TASK REQUIREMENTS = A faithful copy is required: transcribe each line below exactly, minus the pictures.

EXERCISE DATA =
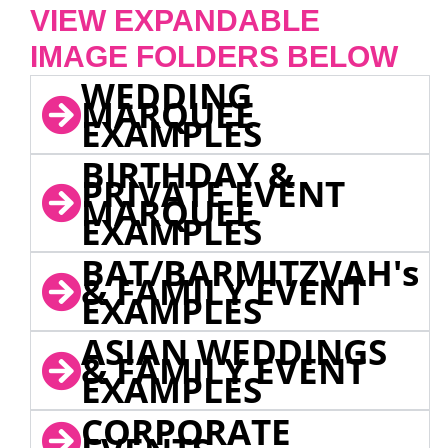
VIEW EXPANDABLE
IMAGE FOLDERS BELOW
WEDDING
MARQUEE
EXAMPLES
BIRTHDAY &
PRIVATE EVENT
MARQUEE
EXAMPLES
BAT/BARMITZVAH's
& FAMILY EVENT
EXAMPLES
ASIAN WEDDINGS
& FAMILY EVENT
EXAMPLES
CORPORATE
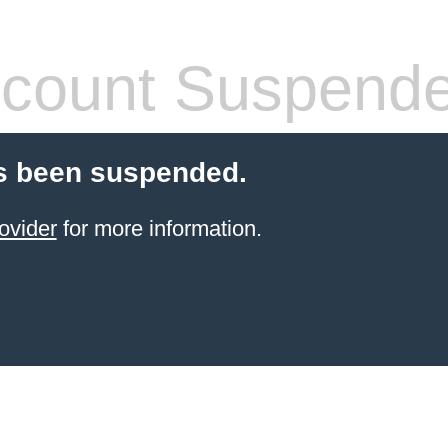
count Suspend
s been suspended.
ovider
for more information.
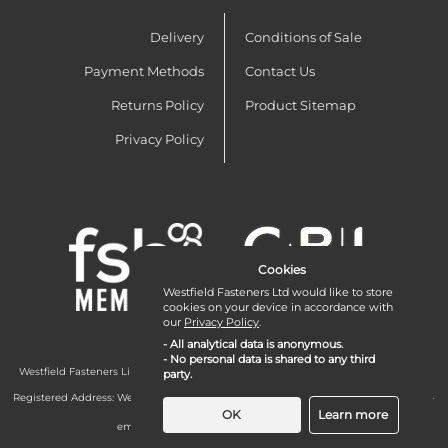
Delivery
Conditions of Sale
Payment Methods
Contact Us
Returns Policy
Product Sitemap
Privacy Policy
Cookies
Westfield Fasteners Ltd would like to store
cookies on your device in accordance with
our
Privacy Policy
.
- All analytical data is anonymous.
- No personal data is shared to any third
Westfield Fasteners Limited is a company registered in England and Wales with
party.
company number 07215583.
Registered Address: Westfield Fasteners Limited - Westfield Road - Long Crendon -
Aylesbury - HP18 9EW - UK
OK
Learn more
email:
enquiries@westfieldfasteners.co.uk
© 2026 Westfield Fasteners Limited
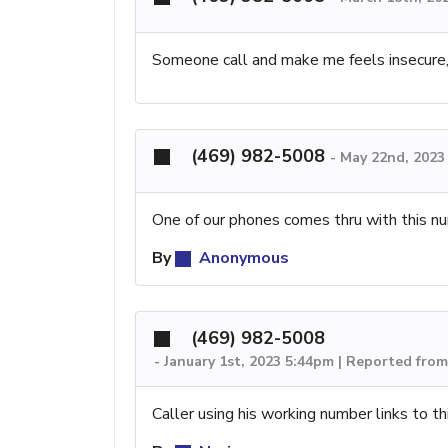
Someone call and make me feels insecure,v
(469) 982-5008
-
May 22nd, 2023
One of our phones comes thru with this n
By
Anonymous
(469) 982-5008
-
January 1st, 2023 5:44pm | Reported fro
Caller using his working number links to t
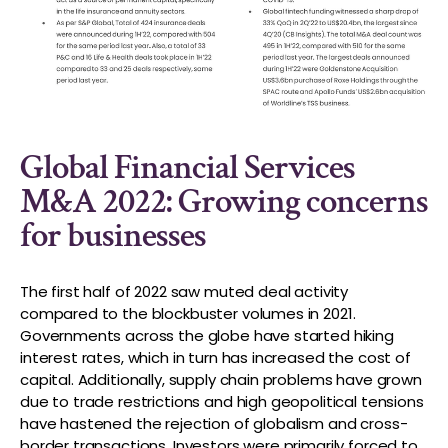
Global Financial Services
M&A 2022: Growing concerns
for businesses
The first half of 2022 saw muted deal activity
compared to the blockbuster volumes in 2021.
Governments across the globe have started hiking
interest rates, which in turn has increased the cost of
capital. Additionally, supply chain problems have grown
due to trade restrictions and high geopolitical tensions
have hastened the rejection of globalism and cross-
border transactions. Investors were primarily forced to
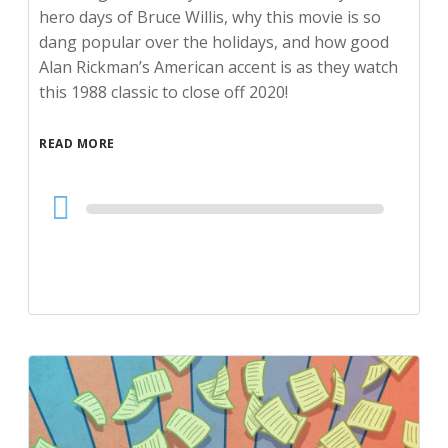
hero days of Bruce Willis, why this movie is so
dang popular over the holidays, and how good
Alan Rickman’s American accent is as they watch
this 1988 classic to close off 2020!
READ MORE
Audio
Player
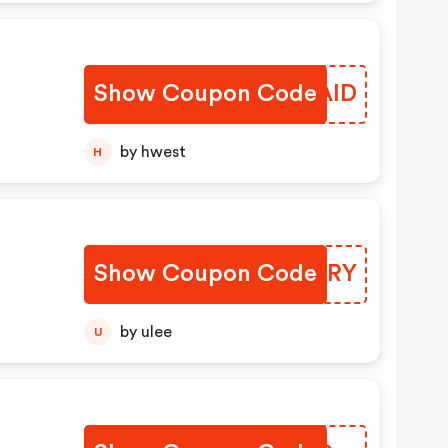
.
Show Coupon Code
RQHAID
by hwest
H
Show Coupon Code
XZTHRY
by ulee
U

YOUR SOLUTION =
VIEW EXPANDABLE
IMAGE FOLDERS BELOW
WEDDING
MARQUEE
EXAMPLES
BIRTHDAY &
PRIVATE EVENT
MARQUEE
EXAMPLES
BAT/BARMITZVAH's
& FAMILY EVENT
EXAMPLES
ASIAN WEDDINGS
& FAMILY EVENT
EXAMPLES
CORPORATE
count Suspend
s been suspended.
ovider
for more information.
Delivery
Conditions of Sale
Payment Methods
Contact Us
Returns Policy
Product Sitemap
Privacy Policy
Cookies
Westfield Fasteners Ltd would like to store
cookies on your device in accordance with
our
Privacy Policy
.
- All analytical data is anonymous.
- No personal data is shared to any third
Westfield Fasteners Limited is a company registered in England and Wales with
party.
company number 07215583.
Registered Address: Westfield Fasteners Limited - Westfield Road - Long Crendon -
Aylesbury - HP18 9EW - UK
OK
Learn more
email:
enquiries@westfieldfasteners.co.uk
© 2026 Westfield Fasteners Limited
Someone call and make me feels insecure,v
(469) 982-5008
-
May 22nd, 2023
One of our phones comes thru with this n
By
Anonymous
(469) 982-5008
-
January 1st, 2023 5:44pm | Reported fro
Caller using his working number links to t
Global Financial Services
M&A 2022: Growing concerns
for businesses
The first half of 2022 saw muted deal activity
compared to the blockbuster volumes in 2021.
Governments across the globe have started hiking
interest rates, which in turn has increased the cost of
capital. Additionally, supply chain problems have grown
due to trade restrictions and high geopolitical tensions
have hastened the rejection of globalism and cross-
border transactions. Investors were primarily forced to
hero days of Bruce Willis, why this movie is so
dang popular over the holidays, and how good
Alan Rickman’s American accent is as they watch
this 1988 classic to close off 2020!
READ MORE
Audio
Player
.
Show Coupon Code
RQHAID
by hwest
H
Show Coupon Code
XZTHRY
by ulee
U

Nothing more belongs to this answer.